● Exercise directions
Your answer must be an exact transcription of the data, with every picture omitted.
-- Working data follows --
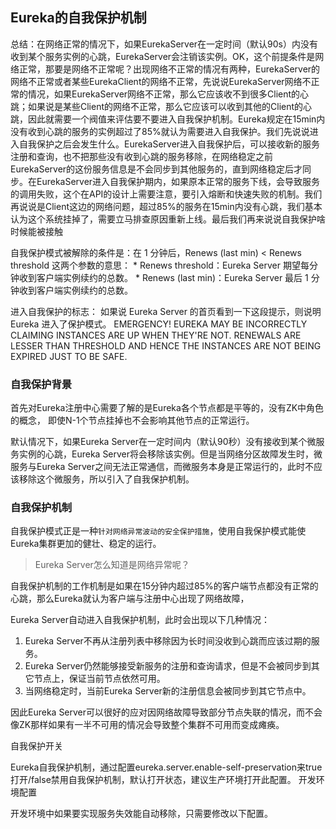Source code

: ## Eureka的自我保护机制
总结：在网络正常的情况下，如果EurekaServer在一定时间（默认90s）内没有收到某个服务实例的心跳，EurekaServer会注销该实例。OK，这个前提条件是网络正常，那要是网络不正常呢？出现网络不正常的情况有两种，EurekaServer的网络不正常或者某些EurekaClient的网络不正常，先说说EurekaServer网络不正常的情况，如果EurekaServer网络不正常，那么它应该收不到很多Client的心跳；如果说是某些Client的网络不正常，那么它应该可以收到其他的Client的心跳，因此就需要一个阀值来评估要不要进入自我保护机制。Eureka规定在15min内没有收到心跳的服务的实例超过了85%就认为需要进入自我保护。我们先说说进入自我保护之后会发生什么。EurekaServer进入自我保护后，可以接收新的服务注册和查询，也不把那些没有收到心跳的服务移除，在网络稳定之前EurekaServer的这份服务信息是不会同步到其他服务的，直到网络稳定后才同步。在EurekaServer进入自我保护期内，如果原本正常的服务下线，会导致服务的调用失败，这个在API的设计上需要注意，要引入熔断和快速失败的机制。我们再说说是Client这边的网络问题，超过85%的服务在15min内没有心跳，我们基本认为这个系统挂掉了，需要立马排查原因重新上线。最后我们再来说说自我保护啥时候能被接触

自我保护模式被解除的条件是：在 1 分钟后，Renews (last min) < Renews threshold
这两个参数的意思：
    * Renews threshold：Eureka Server 期望每分钟收到客户端实例续约的总数。
    * Renews (last min)：Eureka Server 最后 1 分钟收到客户端实例续约的总数。

进入自我保护的标志：
如果说 Eureka Server 的首页看到一下这段提示，则说明Eureka 进入了保护模式。
EMERGENCY! EUREKA MAY BE INCORRECTLY CLAIMING INSTANCES ARE UP WHEN THEY'RE NOT. RENEWALS ARE LESSER THAN THRESHOLD AND HENCE THE INSTANCES ARE NOT BEING EXPIRED JUST TO BE SAFE.

### 自我保护背景
首先对Eureka注册中心需要了解的是Eureka各个节点都是平等的，没有ZK中角色的概念， 即使N-1个节点挂掉也不会影响其他节点的正常运行。

默认情况下，如果Eureka Server在一定时间内（默认90秒）没有接收到某个微服务实例的心跳，Eureka Server将会移除该实例。但是当网络分区故障发生时，微服务与Eureka Server之间无法正常通信，而微服务本身是正常运行的，此时不应该移除这个微服务，所以引入了自我保护机制。

### 自我保护机制
自我保护模式正是一种`针对网络异常波动的安全保护措施`，使用自我保护模式能使Eureka集群更加的健壮、稳定的运行。

  > Eureka Server怎么知道是网络异常呢？

自我保护机制的工作机制是如果在15分钟内超过85%的客户端节点都没有正常的心跳，那么Eureka就认为客户端与注册中心出现了网络故障，

Eureka Server自动进入自我保护机制，此时会出现以下几种情况：
1. Eureka Server不再从注册列表中移除因为长时间没收到心跳而应该过期的服务。
2. Eureka Server仍然能够接受新服务的注册和查询请求，但是不会被同步到其它节点上，保证当前节点依然可用。
3. 当网络稳定时，当前Eureka Server新的注册信息会被同步到其它节点中。

因此Eureka Server可以很好的应对因网络故障导致部分节点失联的情况，而不会像ZK那样如果有一半不可用的情况会导致整个集群不可用而变成瘫痪。

自我保护开关

Eureka自我保护机制，通过配置eureka.server.enable-self-preservation来true打开/false禁用自我保护机制，默认打开状态，建议生产环境打开此配置。
开发环境配置

开发环境中如果要实现服务失效能自动移除，只需要修改以下配置。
-- Working data concluded --
● Answer to this problem
Source code

: ## Eureka的自我保护机制
总结：在网络正常的情况下，如果EurekaServer在一定时间（默认90s）内没有收到某个服务实例的心跳，EurekaServer会注销该实例。OK，这个前提条件是网络正常，那要是网络不正常呢？出现网络不正常的情况有两种，EurekaServer的网络不正常或者某些EurekaClient的网络不正常，先说说EurekaServer网络不正常的情况，如果EurekaServer网络不正常，那么它应该收不到很多Client的心跳；如果说是某些Client的网络不正常，那么它应该可以收到其他的Client的心跳，因此就需要一个阀值来评估要不要进入自我保护机制。Eureka规定在15min内没有收到心跳的服务的实例超过了85%就认为需要进入自我保护。我们先说说进入自我保护之后会发生什么。EurekaServer进入自我保护后，可以接收新的服务注册和查询，也不把那些没有收到心跳的服务移除，在网络稳定之前EurekaServer的这份服务信息是不会同步到其他服务的，直到网络稳定后才同步。在EurekaServer进入自我保护期内，如果原本正常的服务下线，会导致服务的调用失败，这个在API的设计上需要注意，要引入熔断和快速失败的机制。我们再说说是Client这边的网络问题，超过85%的服务在15min内没有心跳，我们基本认为这个系统挂掉了，需要立马排查原因重新上线。最后我们再来说说自我保护啥时候能被接触

自我保护模式被解除的条件是：在 1 分钟后，Renews (last min) < Renews threshold
这两个参数的意思：
    * Renews threshold：Eureka Server 期望每分钟收到客户端实例续约的总数。
    * Renews (last min)：Eureka Server 最后 1 分钟收到客户端实例续约的总数。

进入自我保护的标志：
如果说 Eureka Server 的首页看到一下这段提示，则说明Eureka 进入了保护模式。
EMERGENCY! EUREKA MAY BE INCORRECTLY CLAIMING INSTANCES ARE UP WHEN THEY'RE NOT. RENEWALS ARE LESSER THAN THRESHOLD AND HENCE THE INSTANCES ARE NOT BEING EXPIRED JUST TO BE SAFE.

### 自我保护背景
首先对Eureka注册中心需要了解的是Eureka各个节点都是平等的，没有ZK中角色的概念， 即使N-1个节点挂掉也不会影响其他节点的正常运行。

默认情况下，如果Eureka Server在一定时间内（默认90秒）没有接收到某个微服务实例的心跳，Eureka Server将会移除该实例。但是当网络分区故障发生时，微服务与Eureka Server之间无法正常通信，而微服务本身是正常运行的，此时不应该移除这个微服务，所以引入了自我保护机制。

### 自我保护机制
自我保护模式正是一种`针对网络异常波动的安全保护措施`，使用自我保护模式能使Eureka集群更加的健壮、稳定的运行。

  > Eureka Server怎么知道是网络异常呢？

自我保护机制的工作机制是如果在15分钟内超过85%的客户端节点都没有正常的心跳，那么Eureka就认为客户端与注册中心出现了网络故障，

Eureka Server自动进入自我保护机制，此时会出现以下几种情况：
1. Eureka Server不再从注册列表中移除因为长时间没收到心跳而应该过期的服务。
2. Eureka Server仍然能够接受新服务的注册和查询请求，但是不会被同步到其它节点上，保证当前节点依然可用。
3. 当网络稳定时，当前Eureka Server新的注册信息会被同步到其它节点中。

因此Eureka Server可以很好的应对因网络故障导致部分节点失联的情况，而不会像ZK那样如果有一半不可用的情况会导致整个集群不可用而变成瘫痪。

自我保护开关

Eureka自我保护机制，通过配置eureka.server.enable-self-preservation来true打开/false禁用自我保护机制，默认打开状态，建议生产环境打开此配置。
开发环境配置

开发环境中如果要实现服务失效能自动移除，只需要修改以下配置。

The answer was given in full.